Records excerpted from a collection
*** Begin section ***
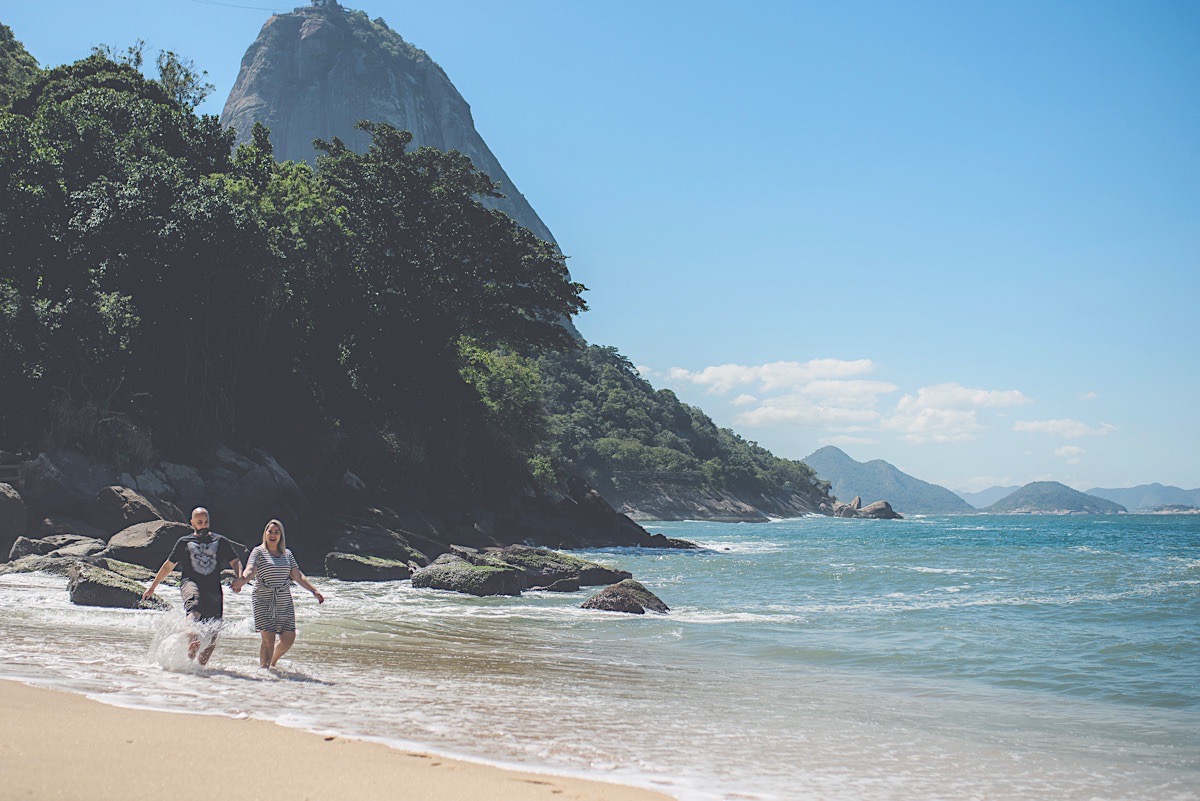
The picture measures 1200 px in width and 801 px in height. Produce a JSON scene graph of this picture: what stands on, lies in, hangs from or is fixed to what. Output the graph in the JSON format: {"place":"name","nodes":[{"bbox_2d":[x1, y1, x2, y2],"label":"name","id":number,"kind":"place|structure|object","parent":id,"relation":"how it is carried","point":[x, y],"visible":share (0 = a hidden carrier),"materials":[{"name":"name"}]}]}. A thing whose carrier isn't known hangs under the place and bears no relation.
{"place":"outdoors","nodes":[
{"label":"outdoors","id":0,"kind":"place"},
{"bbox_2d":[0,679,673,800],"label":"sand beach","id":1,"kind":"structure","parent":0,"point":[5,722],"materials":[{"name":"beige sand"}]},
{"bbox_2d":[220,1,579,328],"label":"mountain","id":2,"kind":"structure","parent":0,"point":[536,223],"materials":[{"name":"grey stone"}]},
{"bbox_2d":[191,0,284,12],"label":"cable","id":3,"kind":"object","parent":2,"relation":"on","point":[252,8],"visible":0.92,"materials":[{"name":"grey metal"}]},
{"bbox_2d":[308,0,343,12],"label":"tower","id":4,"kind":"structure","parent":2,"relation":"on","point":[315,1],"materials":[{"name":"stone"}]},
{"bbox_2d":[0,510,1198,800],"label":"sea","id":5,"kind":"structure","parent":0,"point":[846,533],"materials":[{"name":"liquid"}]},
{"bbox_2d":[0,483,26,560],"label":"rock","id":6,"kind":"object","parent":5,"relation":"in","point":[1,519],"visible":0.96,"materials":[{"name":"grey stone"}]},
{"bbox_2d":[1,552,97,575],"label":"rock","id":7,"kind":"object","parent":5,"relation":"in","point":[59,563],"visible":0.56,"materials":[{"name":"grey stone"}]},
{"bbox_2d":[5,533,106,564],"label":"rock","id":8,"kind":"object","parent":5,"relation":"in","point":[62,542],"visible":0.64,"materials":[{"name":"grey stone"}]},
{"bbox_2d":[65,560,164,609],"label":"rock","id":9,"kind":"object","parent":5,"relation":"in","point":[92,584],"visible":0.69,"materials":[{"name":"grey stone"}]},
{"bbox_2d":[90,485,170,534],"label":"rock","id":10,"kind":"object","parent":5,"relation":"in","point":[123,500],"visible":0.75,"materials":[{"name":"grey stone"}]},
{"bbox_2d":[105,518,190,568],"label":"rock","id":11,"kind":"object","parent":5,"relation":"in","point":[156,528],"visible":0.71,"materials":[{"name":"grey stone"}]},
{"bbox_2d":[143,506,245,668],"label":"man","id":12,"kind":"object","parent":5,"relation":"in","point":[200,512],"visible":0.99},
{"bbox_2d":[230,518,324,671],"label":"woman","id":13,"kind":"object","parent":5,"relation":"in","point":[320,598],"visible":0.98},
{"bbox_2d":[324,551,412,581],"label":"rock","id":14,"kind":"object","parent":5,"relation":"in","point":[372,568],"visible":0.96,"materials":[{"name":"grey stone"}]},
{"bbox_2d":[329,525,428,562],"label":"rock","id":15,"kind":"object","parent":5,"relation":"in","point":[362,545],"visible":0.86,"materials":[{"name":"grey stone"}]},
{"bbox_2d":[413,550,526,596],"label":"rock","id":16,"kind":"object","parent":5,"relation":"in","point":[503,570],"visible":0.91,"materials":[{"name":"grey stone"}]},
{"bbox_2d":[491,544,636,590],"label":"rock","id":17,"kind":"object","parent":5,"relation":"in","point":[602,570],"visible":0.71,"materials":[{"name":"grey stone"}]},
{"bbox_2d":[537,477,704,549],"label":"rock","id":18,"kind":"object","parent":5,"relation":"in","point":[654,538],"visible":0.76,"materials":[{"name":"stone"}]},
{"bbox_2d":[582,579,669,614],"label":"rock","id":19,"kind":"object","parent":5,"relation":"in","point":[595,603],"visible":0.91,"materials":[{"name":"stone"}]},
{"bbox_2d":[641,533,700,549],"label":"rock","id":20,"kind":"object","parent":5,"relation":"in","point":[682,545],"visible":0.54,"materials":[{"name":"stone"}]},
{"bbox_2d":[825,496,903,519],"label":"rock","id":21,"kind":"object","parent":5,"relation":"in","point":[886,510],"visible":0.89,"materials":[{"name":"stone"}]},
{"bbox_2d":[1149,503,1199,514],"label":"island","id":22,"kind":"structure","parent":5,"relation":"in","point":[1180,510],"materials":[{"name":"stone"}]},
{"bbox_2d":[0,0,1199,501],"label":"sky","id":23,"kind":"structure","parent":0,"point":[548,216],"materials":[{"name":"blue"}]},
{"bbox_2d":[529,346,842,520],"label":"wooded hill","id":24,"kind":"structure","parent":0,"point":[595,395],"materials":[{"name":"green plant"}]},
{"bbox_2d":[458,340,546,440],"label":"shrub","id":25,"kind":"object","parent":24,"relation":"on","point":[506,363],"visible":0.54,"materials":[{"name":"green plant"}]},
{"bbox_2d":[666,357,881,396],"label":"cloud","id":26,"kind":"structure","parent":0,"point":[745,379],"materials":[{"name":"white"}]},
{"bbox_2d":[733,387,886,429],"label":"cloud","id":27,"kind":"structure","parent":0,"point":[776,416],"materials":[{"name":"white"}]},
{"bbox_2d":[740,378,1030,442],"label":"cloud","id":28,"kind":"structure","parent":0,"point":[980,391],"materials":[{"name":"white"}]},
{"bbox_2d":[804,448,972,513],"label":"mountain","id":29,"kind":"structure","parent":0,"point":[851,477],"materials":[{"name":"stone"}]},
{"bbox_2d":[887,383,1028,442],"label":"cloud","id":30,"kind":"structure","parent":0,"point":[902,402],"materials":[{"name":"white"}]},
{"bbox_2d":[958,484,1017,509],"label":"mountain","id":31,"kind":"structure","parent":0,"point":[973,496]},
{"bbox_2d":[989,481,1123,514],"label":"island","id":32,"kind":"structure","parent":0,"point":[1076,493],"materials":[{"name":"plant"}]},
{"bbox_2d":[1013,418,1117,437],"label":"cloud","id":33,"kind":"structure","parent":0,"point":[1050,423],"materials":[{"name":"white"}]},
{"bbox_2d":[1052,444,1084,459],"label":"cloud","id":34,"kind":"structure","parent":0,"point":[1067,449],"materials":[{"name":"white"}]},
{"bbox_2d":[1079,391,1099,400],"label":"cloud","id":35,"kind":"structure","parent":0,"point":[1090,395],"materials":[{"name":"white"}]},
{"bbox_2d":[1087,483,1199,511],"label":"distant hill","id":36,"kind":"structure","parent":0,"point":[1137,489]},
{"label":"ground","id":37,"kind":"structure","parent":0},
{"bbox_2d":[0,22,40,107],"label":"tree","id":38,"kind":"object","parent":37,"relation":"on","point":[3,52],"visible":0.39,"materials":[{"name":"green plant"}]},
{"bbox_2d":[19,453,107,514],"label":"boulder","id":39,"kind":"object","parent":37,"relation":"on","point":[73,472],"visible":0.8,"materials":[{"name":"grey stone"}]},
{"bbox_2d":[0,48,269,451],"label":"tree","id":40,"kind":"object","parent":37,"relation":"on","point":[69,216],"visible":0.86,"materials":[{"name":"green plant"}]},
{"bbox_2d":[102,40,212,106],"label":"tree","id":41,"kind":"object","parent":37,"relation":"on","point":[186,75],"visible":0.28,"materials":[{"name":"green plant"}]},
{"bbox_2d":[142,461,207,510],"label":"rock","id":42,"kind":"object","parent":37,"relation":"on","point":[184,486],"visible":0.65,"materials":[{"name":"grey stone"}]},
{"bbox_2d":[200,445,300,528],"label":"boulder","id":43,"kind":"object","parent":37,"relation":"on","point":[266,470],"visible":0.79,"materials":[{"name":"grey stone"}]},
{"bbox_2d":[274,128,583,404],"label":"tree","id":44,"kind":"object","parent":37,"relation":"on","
*** End section ***
• **PROBLEM DESCRIPTION**
Set all of the records down once more, letter for letter, with the images removed.

• **WRITTEN ANSWER**
The picture measures 1200 px in width and 801 px in height. Produce a JSON scene graph of this picture: what stands on, lies in, hangs from or is fixed to what. Output the graph in the JSON format: {"place":"name","nodes":[{"bbox_2d":[x1, y1, x2, y2],"label":"name","id":number,"kind":"place|structure|object","parent":id,"relation":"how it is carried","point":[x, y],"visible":share (0 = a hidden carrier),"materials":[{"name":"name"}]}]}. A thing whose carrier isn't known hangs under the place and bears no relation.
{"place":"outdoors","nodes":[
{"label":"outdoors","id":0,"kind":"place"},
{"bbox_2d":[0,679,673,800],"label":"sand beach","id":1,"kind":"structure","parent":0,"point":[5,722],"materials":[{"name":"beige sand"}]},
{"bbox_2d":[220,1,579,328],"label":"mountain","id":2,"kind":"structure","parent":0,"point":[536,223],"materials":[{"name":"grey stone"}]},
{"bbox_2d":[191,0,284,12],"label":"cable","id":3,"kind":"object","parent":2,"relation":"on","point":[252,8],"visible":0.92,"materials":[{"name":"grey metal"}]},
{"bbox_2d":[308,0,343,12],"label":"tower","id":4,"kind":"structure","parent":2,"relation":"on","point":[315,1],"materials":[{"name":"stone"}]},
{"bbox_2d":[0,510,1198,800],"label":"sea","id":5,"kind":"structure","parent":0,"point":[846,533],"materials":[{"name":"liquid"}]},
{"bbox_2d":[0,483,26,560],"label":"rock","id":6,"kind":"object","parent":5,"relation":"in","point":[1,519],"visible":0.96,"materials":[{"name":"grey stone"}]},
{"bbox_2d":[1,552,97,575],"label":"rock","id":7,"kind":"object","parent":5,"relation":"in","point":[59,563],"visible":0.56,"materials":[{"name":"grey stone"}]},
{"bbox_2d":[5,533,106,564],"label":"rock","id":8,"kind":"object","parent":5,"relation":"in","point":[62,542],"visible":0.64,"materials":[{"name":"grey stone"}]},
{"bbox_2d":[65,560,164,609],"label":"rock","id":9,"kind":"object","parent":5,"relation":"in","point":[92,584],"visible":0.69,"materials":[{"name":"grey stone"}]},
{"bbox_2d":[90,485,170,534],"label":"rock","id":10,"kind":"object","parent":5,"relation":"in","point":[123,500],"visible":0.75,"materials":[{"name":"grey stone"}]},
{"bbox_2d":[105,518,190,568],"label":"rock","id":11,"kind":"object","parent":5,"relation":"in","point":[156,528],"visible":0.71,"materials":[{"name":"grey stone"}]},
{"bbox_2d":[143,506,245,668],"label":"man","id":12,"kind":"object","parent":5,"relation":"in","point":[200,512],"visible":0.99},
{"bbox_2d":[230,518,324,671],"label":"woman","id":13,"kind":"object","parent":5,"relation":"in","point":[320,598],"visible":0.98},
{"bbox_2d":[324,551,412,581],"label":"rock","id":14,"kind":"object","parent":5,"relation":"in","point":[372,568],"visible":0.96,"materials":[{"name":"grey stone"}]},
{"bbox_2d":[329,525,428,562],"label":"rock","id":15,"kind":"object","parent":5,"relation":"in","point":[362,545],"visible":0.86,"materials":[{"name":"grey stone"}]},
{"bbox_2d":[413,550,526,596],"label":"rock","id":16,"kind":"object","parent":5,"relation":"in","point":[503,570],"visible":0.91,"materials":[{"name":"grey stone"}]},
{"bbox_2d":[491,544,636,590],"label":"rock","id":17,"kind":"object","parent":5,"relation":"in","point":[602,570],"visible":0.71,"materials":[{"name":"grey stone"}]},
{"bbox_2d":[537,477,704,549],"label":"rock","id":18,"kind":"object","parent":5,"relation":"in","point":[654,538],"visible":0.76,"materials":[{"name":"stone"}]},
{"bbox_2d":[582,579,669,614],"label":"rock","id":19,"kind":"object","parent":5,"relation":"in","point":[595,603],"visible":0.91,"materials":[{"name":"stone"}]},
{"bbox_2d":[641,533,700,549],"label":"rock","id":20,"kind":"object","parent":5,"relation":"in","point":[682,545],"visible":0.54,"materials":[{"name":"stone"}]},
{"bbox_2d":[825,496,903,519],"label":"rock","id":21,"kind":"object","parent":5,"relation":"in","point":[886,510],"visible":0.89,"materials":[{"name":"stone"}]},
{"bbox_2d":[1149,503,1199,514],"label":"island","id":22,"kind":"structure","parent":5,"relation":"in","point":[1180,510],"materials":[{"name":"stone"}]},
{"bbox_2d":[0,0,1199,501],"label":"sky","id":23,"kind":"structure","parent":0,"point":[548,216],"materials":[{"name":"blue"}]},
{"bbox_2d":[529,346,842,520],"label":"wooded hill","id":24,"kind":"structure","parent":0,"point":[595,395],"materials":[{"name":"green plant"}]},
{"bbox_2d":[458,340,546,440],"label":"shrub","id":25,"kind":"object","parent":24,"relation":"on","point":[506,363],"visible":0.54,"materials":[{"name":"green plant"}]},
{"bbox_2d":[666,357,881,396],"label":"cloud","id":26,"kind":"structure","parent":0,"point":[745,379],"materials":[{"name":"white"}]},
{"bbox_2d":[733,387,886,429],"label":"cloud","id":27,"kind":"structure","parent":0,"point":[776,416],"materials":[{"name":"white"}]},
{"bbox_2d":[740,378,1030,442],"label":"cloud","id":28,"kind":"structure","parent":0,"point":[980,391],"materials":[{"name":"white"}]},
{"bbox_2d":[804,448,972,513],"label":"mountain","id":29,"kind":"structure","parent":0,"point":[851,477],"materials":[{"name":"stone"}]},
{"bbox_2d":[887,383,1028,442],"label":"cloud","id":30,"kind":"structure","parent":0,"point":[902,402],"materials":[{"name":"white"}]},
{"bbox_2d":[958,484,1017,509],"label":"mountain","id":31,"kind":"structure","parent":0,"point":[973,496]},
{"bbox_2d":[989,481,1123,514],"label":"island","id":32,"kind":"structure","parent":0,"point":[1076,493],"materials":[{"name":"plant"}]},
{"bbox_2d":[1013,418,1117,437],"label":"cloud","id":33,"kind":"structure","parent":0,"point":[1050,423],"materials":[{"name":"white"}]},
{"bbox_2d":[1052,444,1084,459],"label":"cloud","id":34,"kind":"structure","parent":0,"point":[1067,449],"materials":[{"name":"white"}]},
{"bbox_2d":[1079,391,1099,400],"label":"cloud","id":35,"kind":"structure","parent":0,"point":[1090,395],"materials":[{"name":"white"}]},
{"bbox_2d":[1087,483,1199,511],"label":"distant hill","id":36,"kind":"structure","parent":0,"point":[1137,489]},
{"label":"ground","id":37,"kind":"structure","parent":0},
{"bbox_2d":[0,22,40,107],"label":"tree","id":38,"kind":"object","parent":37,"relation":"on","point":[3,52],"visible":0.39,"materials":[{"name":"green plant"}]},
{"bbox_2d":[19,453,107,514],"label":"boulder","id":39,"kind":"object","parent":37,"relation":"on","point":[73,472],"visible":0.8,"materials":[{"name":"grey stone"}]},
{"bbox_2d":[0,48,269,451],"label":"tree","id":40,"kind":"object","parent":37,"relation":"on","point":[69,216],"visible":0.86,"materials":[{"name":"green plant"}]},
{"bbox_2d":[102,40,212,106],"label":"tree","id":41,"kind":"object","parent":37,"relation":"on","point":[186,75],"visible":0.28,"materials":[{"name":"green plant"}]},
{"bbox_2d":[142,461,207,510],"label":"rock","id":42,"kind":"object","parent":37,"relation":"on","point":[184,486],"visible":0.65,"materials":[{"name":"grey stone"}]},
{"bbox_2d":[200,445,300,528],"label":"boulder","id":43,"kind":"object","parent":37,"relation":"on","point":[266,470],"visible":0.79,"materials":[{"name":"grey stone"}]},
{"bbox_2d":[274,128,583,404],"label":"tree","id":44,"kind":"object","parent":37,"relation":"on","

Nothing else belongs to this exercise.